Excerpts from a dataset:
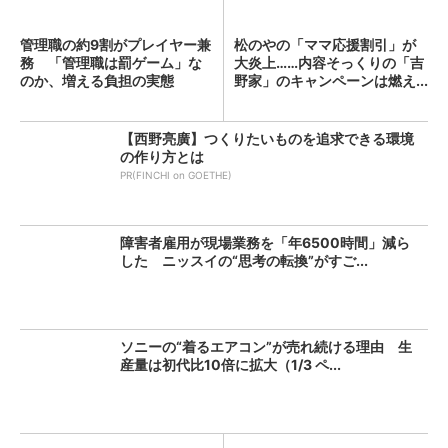
管理職の約9割がプレイヤー兼
松のやの「ママ応援割引」が
務 「管理職は罰ゲーム」な
大炎上……内容そっくりの「吉
のか、増える負担の実態
野家」のキャンペーンは燃え...
【西野亮廣】つくりたいものを追求できる環境
の作り方とは
PR(FINCHI on GOETHE)
障害者雇用が現場業務を「年6500時間」減ら
した ニッスイの“思考の転換”がすご...
ソニーの“着るエアコン”が売れ続ける理由 生
産量は初代比10倍に拡大（1/3 ペ...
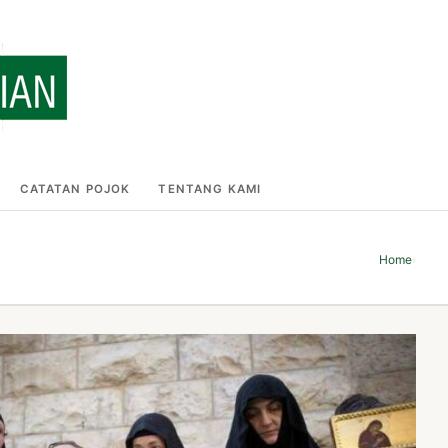
CATATAN POJOK
TENTANG KAMI
Home
›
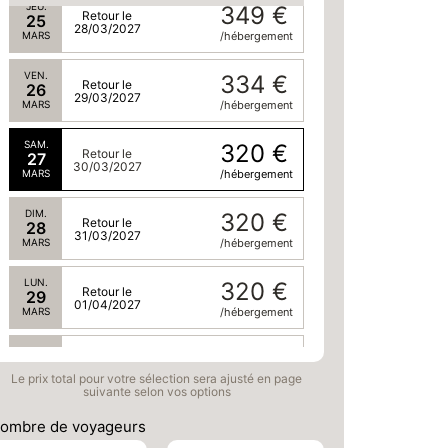
JEU.
349 €
Retour le
25
28/03/2027
MARS
/hébergement
VEN.
334 €
Retour le
26
29/03/2027
MARS
/hébergement
SAM.
320 €
Retour le
27
30/03/2027
MARS
/hébergement
DIM.
320 €
Retour le
28
31/03/2027
MARS
/hébergement
LUN.
320 €
Retour le
29
01/04/2027
MARS
/hébergement
MAR.
320 €
Retour le
30
02/04/2027
Le prix total pour votre sélection sera ajusté en page
MARS
/hébergement
suivante selon vos options
MER.
320 €
ombre de voyageurs
Retour le
31
03/04/2027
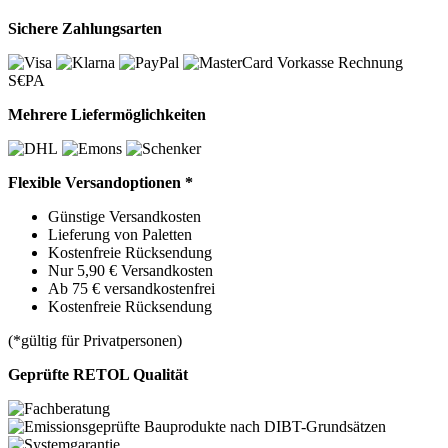
Sichere Zahlungsarten
Vorkasse
Rechnung
S€PA
Mehrere Liefermöglichkeiten
Flexible Versandoptionen *
Günstige Versandkosten
Lieferung von Paletten
Kostenfreie Rücksendung
Nur 5,90 € Versandkosten
Ab 75 € versandkostenfrei
Kostenfreie Rücksendung
(*gültig für Privatpersonen)
Geprüfte RETOL Qualität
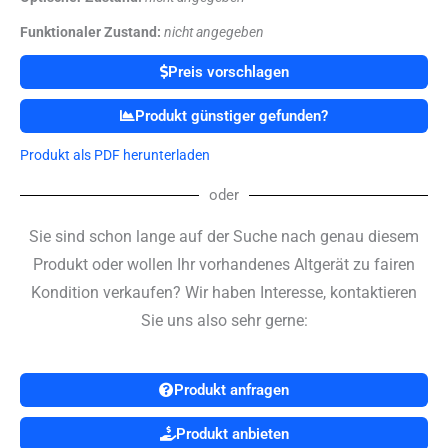
Funktionaler Zustand:
nicht angegeben
Preis vorschlagen
Produkt günstiger gefunden?
Produkt als PDF herunterladen
oder
Sie sind schon lange auf der Suche nach genau diesem
Produkt oder wollen Ihr vorhandenes Altgerät zu fairen
Kondition verkaufen? Wir haben Interesse, kontaktieren
Sie uns also sehr gerne:
Produkt anfragen
Produkt anbieten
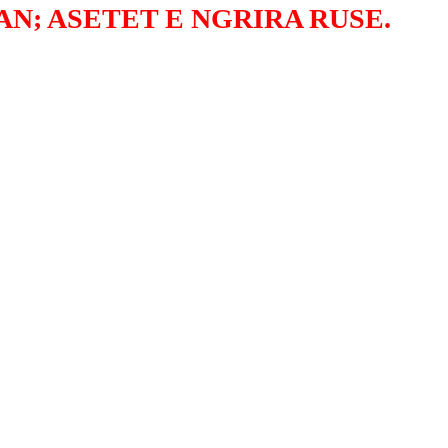
N; ASETET E NGRIRA RUSE.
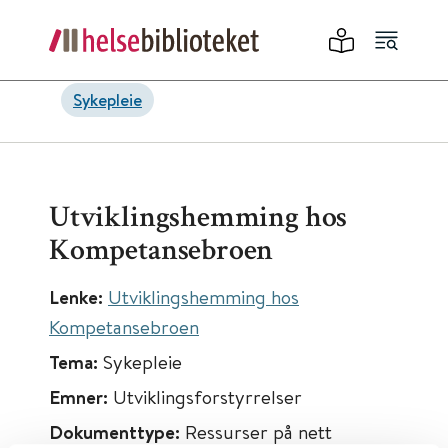
Sykepleie
Utviklingshemming hos
Kompetansebroen
Lenke:
Utviklingshemming hos
Kompetansebroen
Tema:
Sykepleie
Emner:
Utviklingsforstyrrelser
Dokumenttype:
Ressurser på nett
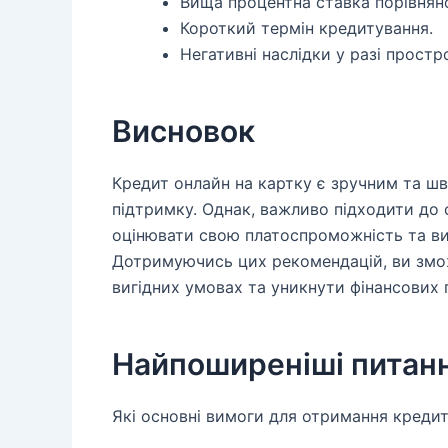
Вища процентна ставка порівнян
Короткий термін кредитування.
Негативні наслідки у разі простр
Висновок
Кредит онлайн на картку є зручним та ш
підтримку. Однак, важливо підходити до 
оцінювати свою платоспроможність та ви
Дотримуючись цих рекомендацій, ви змо
вигідних умовах та уникнути фінансових 
Найпоширеніші питан
Які основні вимоги для отримання креди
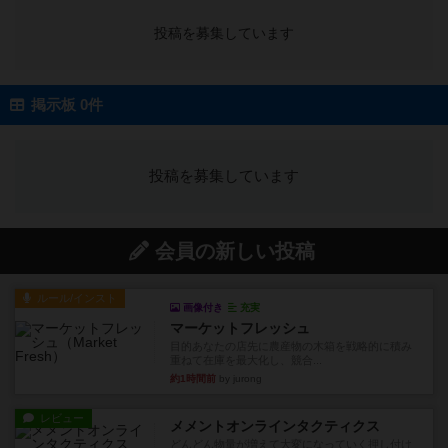
投稿を募集しています
掲示板 0件
投稿を募集しています
会員の新しい投稿
ルール/インスト
画像付き
充実
マーケットフレッシュ
目的あなたの店先に農産物の木箱を戦略的に積み
重ねて在庫を最大化し、競合...
約1時間前
by jurong
レビュー
メメントオンラインタクティクス
どんどん物量が増えて大変になっていく押し付け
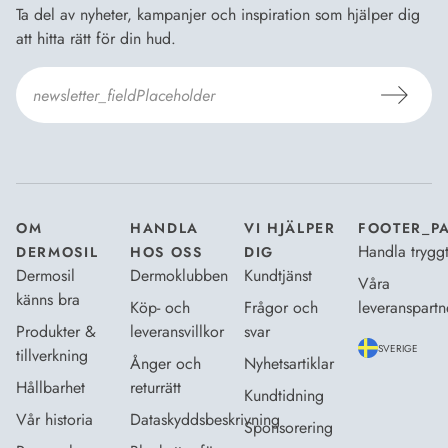
Ta del av nyheter, kampanjer och inspiration som hjälper dig
att hitta rätt för din hud.
Jag godkänner
Dermosils villkor
*
OM
HANDLA
VI HJÄLPER
FOOTER_P
Handla trygg
DERMOSIL
HOS OSS
DIG
Dermosil
Dermoklubben
Kundtjänst
Våra
känns bra
Köp- och
Frågor och
leveranspartn
Produkter &
leveransvillkor
svar
SVERIGE
tillverkning
Ånger och
Nyhetsartiklar
Hållbarhet
returrätt
Kundtidning
Vår historia
Dataskyddsbeskrivning
Sponsorering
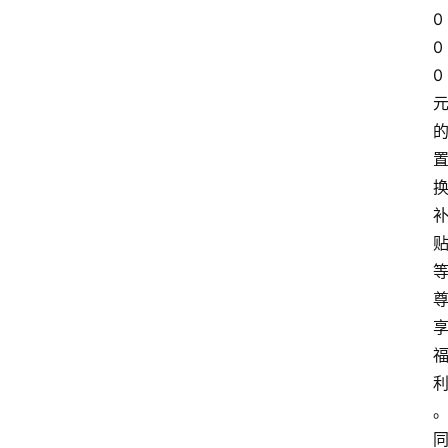
0
0
0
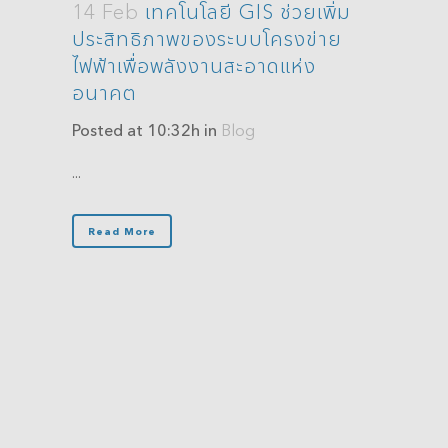
14 Feb
เทคโนโลยี GIS ช่วยเพิ่ม
ประสิทธิภาพของระบบโครงข่าย
ไฟฟ้าเพื่อพลังงานสะอาดแห่ง
อนาคต
Posted at 10:32h
in
Blog
...
Read More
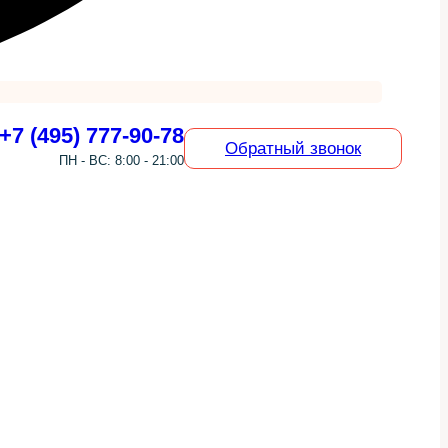
+7 (495) 777-90-78
Обратный звонок
ПН - ВС: 8:00 - 21:00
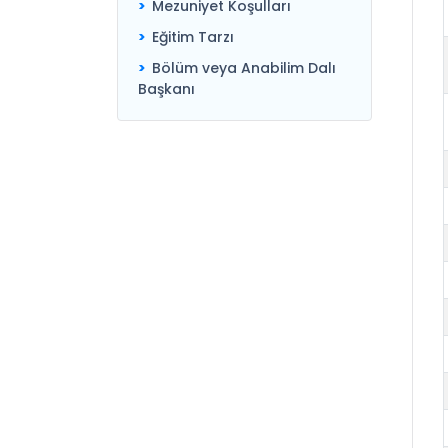
Mezuniyet Koşulları
Eğitim Tarzı
Bölüm veya Anabilim Dalı
Başkanı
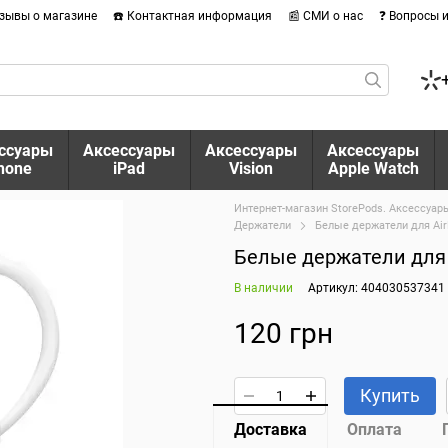
тзывы о магазине
☎️ Контактная информация
📰 СМИ о нас
❓ Вопросы 
ссуары
Аксессуары
Аксессуары
Аксессуары
hone
iPad
Vision
Apple Watch
Интернет-магазин StorePods. Аксессуары
Держатели
Белые держатели для AirP
Белые держатели для A
В наличии
Артикул: 404030537341
120 грн
Купить
Доставка
Оплата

Task details —
Return verbatim each line from the one that mentions "Белые держатели для AirP" to the end of the entries, inclusive.

Reply to the exercise —
Белые держатели для AirP
Белые держатели для A
В наличии
Артикул: 404030537341
120 грн
Купить
Доставка
Оплата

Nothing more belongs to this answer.